Chi scrive questa comunicazione è lo staff operativo del Circolo Ohibò, lo stesso che negli ultimi tre anni e mezzo aveva contribuito a dare nuova energia all’associazione. E dicendo <<aveva contribuito>> ne parliamo consapevolmente al passato, perché purtroppo da oggi il Circolo Ohibò non esiste più, almeno per come lo avete conosciuto.

Non potete lontanamente immaginare quanto sia difficile per noi trovare la forza di comunicarvi questa decisione, alla quale noi per primi abbiamo dovuto sottostare e che abbiamo cercato con tutte le nostre forze di sovvertire.

Ma la realtà è che il direttivo dell’associazione (di cui purtroppo non facciamo parte), a seguito dell’emergenza Covid-19 e per motivazioni che non ci è dato conoscere, ha deciso di risolvere consensualmente il contratto di affitto dello spazio con la locataria ad inizio maggio, la quale, nonostante il nostro massimo interesse a dar continuità al progetto, ci ha espresso la volontà di valutare altre possibilità di locazione dello stesso.

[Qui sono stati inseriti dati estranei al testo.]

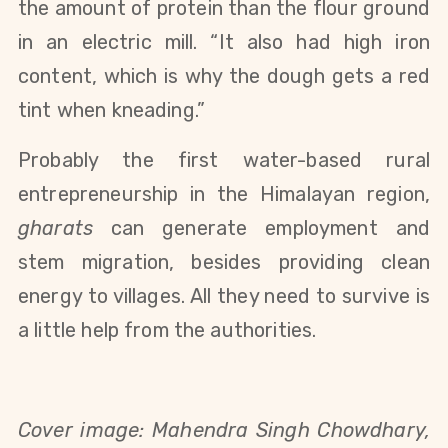
the amount of protein than the flour ground
in an electric mill. “It also had high iron
content, which is why the dough gets a red
tint when kneading.”
Probably the first water-based rural
entrepreneurship in the Himalayan region,
gharats
can generate employment and
stem migration, besides providing clean
energy to villages. All they need to survive is
a little help from the authorities.
Cover image:
Mahendra Singh Chowdhary,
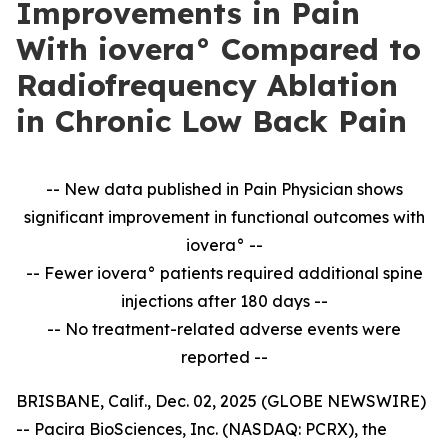
Improvements in Pain
With iovera° Compared to
Radiofrequency Ablation
in Chronic Low Back Pain
-- New data published in Pain Physician shows
significant improvement in
functional outcomes with
iovera° --
-- Fewer iovera° patients required additional spine
injections after 180 days --
--
No treatment-related adverse events were
reported --
BRISBANE, Calif., Dec. 02, 2025 (GLOBE NEWSWIRE)
-- Pacira BioSciences, Inc. (NASDAQ: PCRX), the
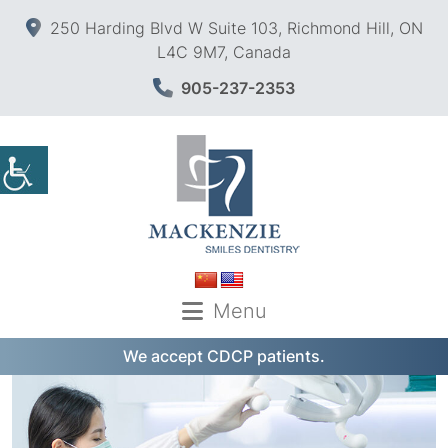
250 Harding Blvd W Suite 103, Richmond Hill, ON
L4C 9M7, Canada
905-237-2353
Menu
We accept CDCP patients.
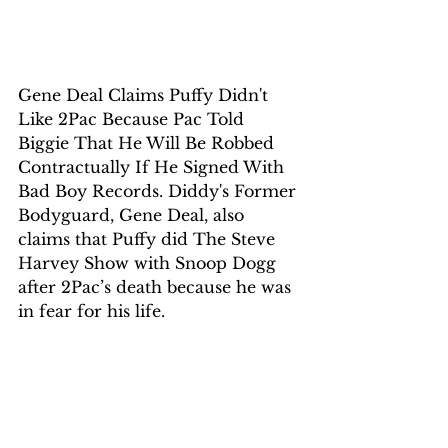
Gene Deal Claims Puffy Didn't 
Like 2Pac Because Pac Told 
Biggie That He Will Be Robbed 
Contractually If He Signed With 
Bad Boy Records. Diddy's Former 
Bodyguard, Gene Deal, also 
claims that Puffy did The Steve 
Harvey Show with Snoop Dogg 
after 2Pac’s death because he was 
in fear for his life. 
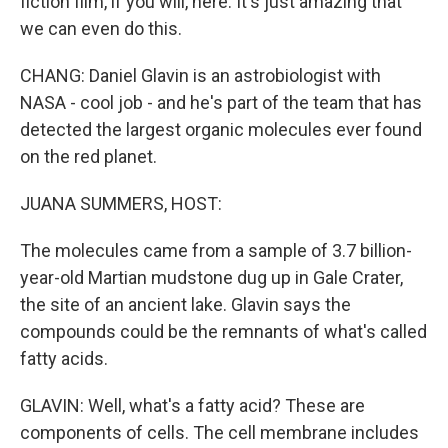
fiction film, if you will, here. It's just amazing that
we can even do this.
CHANG: Daniel Glavin is an astrobiologist with
NASA - cool job - and he's part of the team that has
detected the largest organic molecules ever found
on the red planet.
JUANA SUMMERS, HOST:
The molecules came from a sample of 3.7 billion-
year-old Martian mudstone dug up in Gale Crater,
the site of an ancient lake. Glavin says the
compounds could be the remnants of what's called
fatty acids.
GLAVIN: Well, what's a fatty acid? These are
components of cells. The cell membrane includes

Sono tantissime le proposte di crowdfunding, ma i ragazzi di Costello’s specificano che ormai le decisioni

Nella giornata dell’11 giugno è uscita poi un’intervista al direttivo del Circolo Ohibò che fa capire meglio alcune posizioni, messe in risalto dal post dei ragazzi di Costello’s. La giornalista de Il Giorno chiede: “C’è chi propone di organizzare una raccolta fondi. Potrebbe servire a evitare la chiusura?”, ma la risposta del direttivo è negativa, senza via e volontà di uscita.

Purtroppo non c’è tempo e non ci sono le risorse necessarie per programmare un piano di sostenibilità

Dopo questa crisi pandemica che ci porteremo avanti per molto tempo con enormi ricadute su tutti i processi economico-produttivi del paese, si iniziano quindi a tirare le prime somme dei locali sopravvissuti al maremoto, per non parlare dei festival che stanno cercando in qualche modo di riorganizzarsi o, semplicemente, spostare tutto di 12 mesi. A Milano è toccato anche a un negozio storico di dischi, Mariposa.

È abbastanza ovvio che chi prima aveva economie labili, non propriamente iperorganizzate o con grosse crepe nell’apparato strutturale cedano con un colpo forte e netto alla forza devastante di questa crisi globalizzata. Si fa presto dare la colpa solo al covid-19, quando a peggiorare la situazione si aggiunge l’incapacità delle alte sfere del paese di riuscire a riorganizzare in modo sensato un intero settore che è stato – insieme a quello turistico – il primo a fermarsi completamente e che sarà l’ultimo a ripartire con enormi difficoltà.

In questo caso, poi le dinamiche sono molteplici e coinvolgono più “attori” su idee e punti di vista diversi sulla necessità di portare avanti l’attività che sicuramente portano a una sola grande sconfitta per tutti: la perdita di uno spazio di crescita, non elitario, aperto e capace di coinvolgere dalla band di città con poca esperienza – ma promettente – fino all’artista che il giorno prima era su un palco del Primavera Sound di Barcellona. Così rimane un vuoto: sociale, culturale e musicale, sopra e sotto il palco.